Originally CenterNet predicts center xy offset and box width/height for box regression, which is similar to CornerNet. To align with modern one-stage detectors and simplify box output head, box regression output implemented here predicts left, top, right, bottom offsets from the center. CenterNet+, which was briefly introduced in CenterNet2 paper, also uses this box regression design.
Box losses
- L1 and Smooth L1 loss: Used in CornetNet (Smooth L1) and original CenterNet (L1)
- IoU loss
- Generalized IoU loss
- Distance and Complete IoU loss
Most modern one-stage detectors are trained with IoU-based losses. From my observations, L1 loss is more stable to train, but IoU-based losses give better final results.
Note: IoU, GIoU, DIoU and CIoU implementations here do not check for invalid boxes.

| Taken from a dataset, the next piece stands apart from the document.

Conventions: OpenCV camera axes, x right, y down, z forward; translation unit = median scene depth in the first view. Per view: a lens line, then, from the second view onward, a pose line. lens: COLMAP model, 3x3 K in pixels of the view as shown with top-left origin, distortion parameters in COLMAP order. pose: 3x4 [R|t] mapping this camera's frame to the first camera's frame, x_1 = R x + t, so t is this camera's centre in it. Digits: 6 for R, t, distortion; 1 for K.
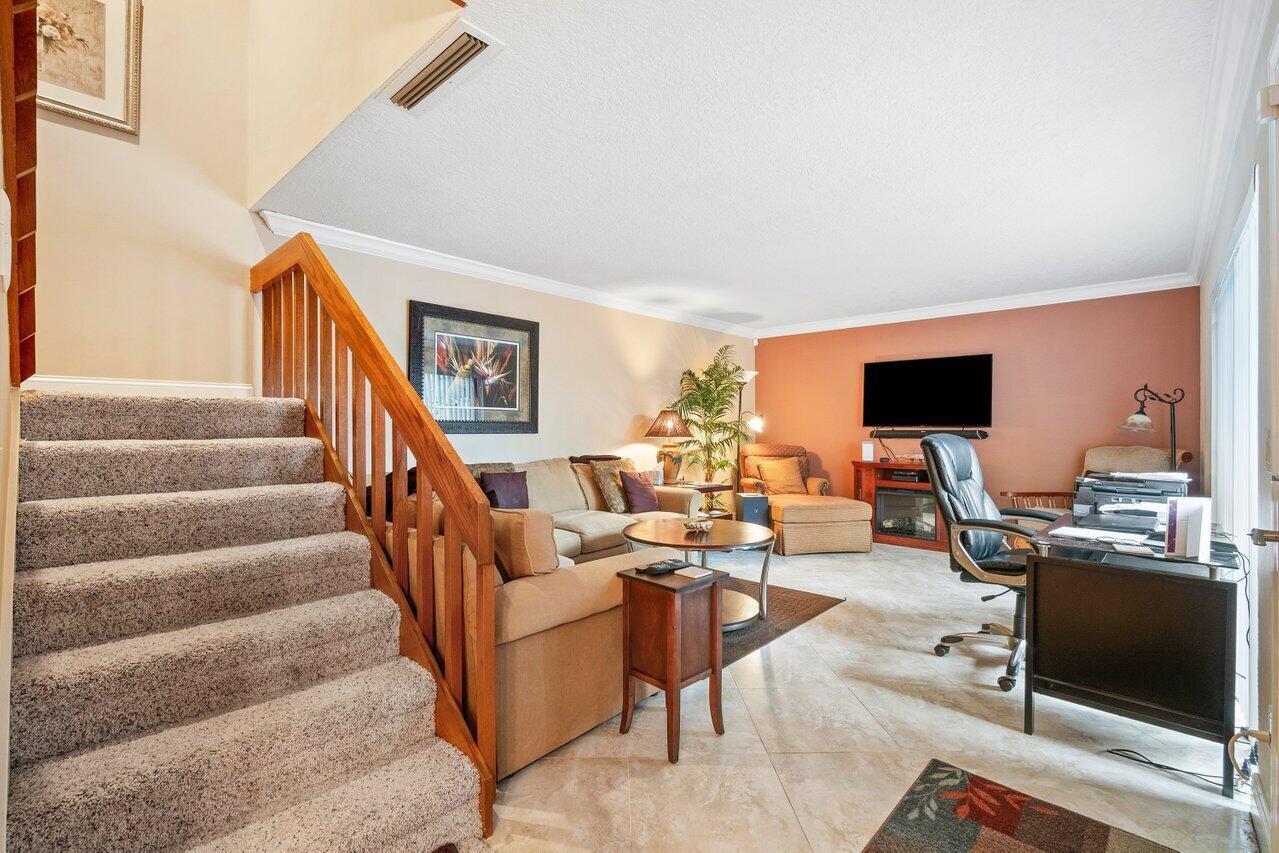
lens RADIAL K [[567.9, 0, 630.1], [0, 567.9, 433.5], [0, 0, 1]] dist [0.000875, 0.000255]
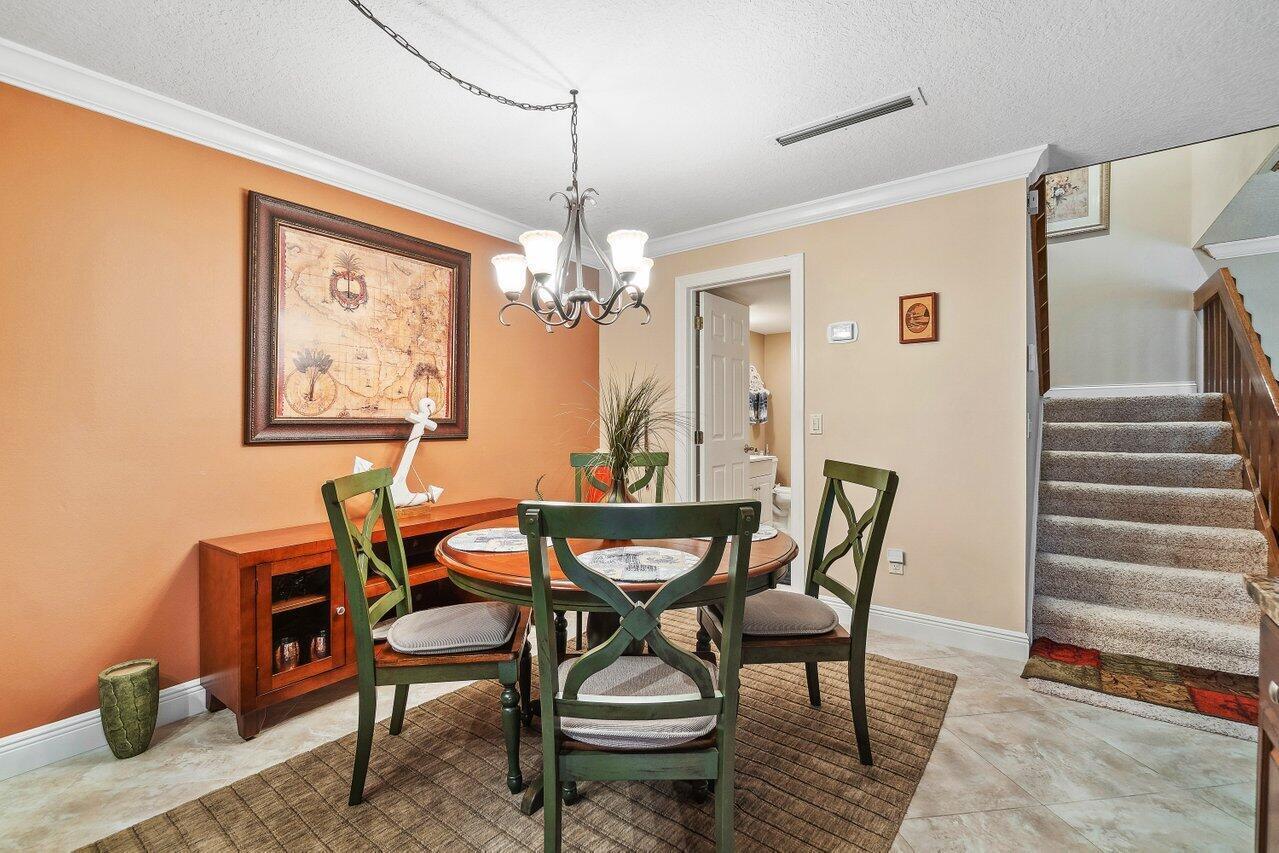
lens RADIAL K [[567.9, 0, 630.8], [0, 567.9, 417.3], [0, 0, 1]] dist [0.000875, 0.000255]
pose [[0.103334, -0.006534, -0.994625, 0.697264], [0.001705, 0.999978, -0.006392, 0.004290], [0.994645, -0.001035, 0.103342, -0.595169]]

Make sure boxes are valid when used in training, otherwise the training will crash.
This output head is adapted from FairMOT. Following FairMOT recommendations, the default embedding size is 64.
As this head is a re-identification problem, works related to re-identification will apply here.
Only classification loss (cross entropy) has been tested.
- Deformable convolution (DCN): There are implementations from Torchvision 0.8+, Detectron2, and MMCV. However, this is not export-friendly, so I do not focus on this.
- Deep layer aggregation (DLA): Available from timm
Model | Epochs on COCO2017 (official) |
---|---|
CenterNet | 140 |
Faster R-CNN | 60 epochs (on COCO2014 (?)) |
RetinateNet | 12 |
FCOS | 12 |
YOLOv1-v3 | 160 (not sure) |
YOLOv3 | 300 |
YOLOX | 300 |
nanodet | 280 |
CenterNet convergence speed is pretty slow compared to traditional detectors. But when we look at modern one-stage detectors, it's not that bad.
As noted by other people, this is mainly because for regression heads (size and offset), only points at ground truth boxes are used for training. There are strategies proposed to use use samples during training, such as TTFNet, FCOS, and ATSS.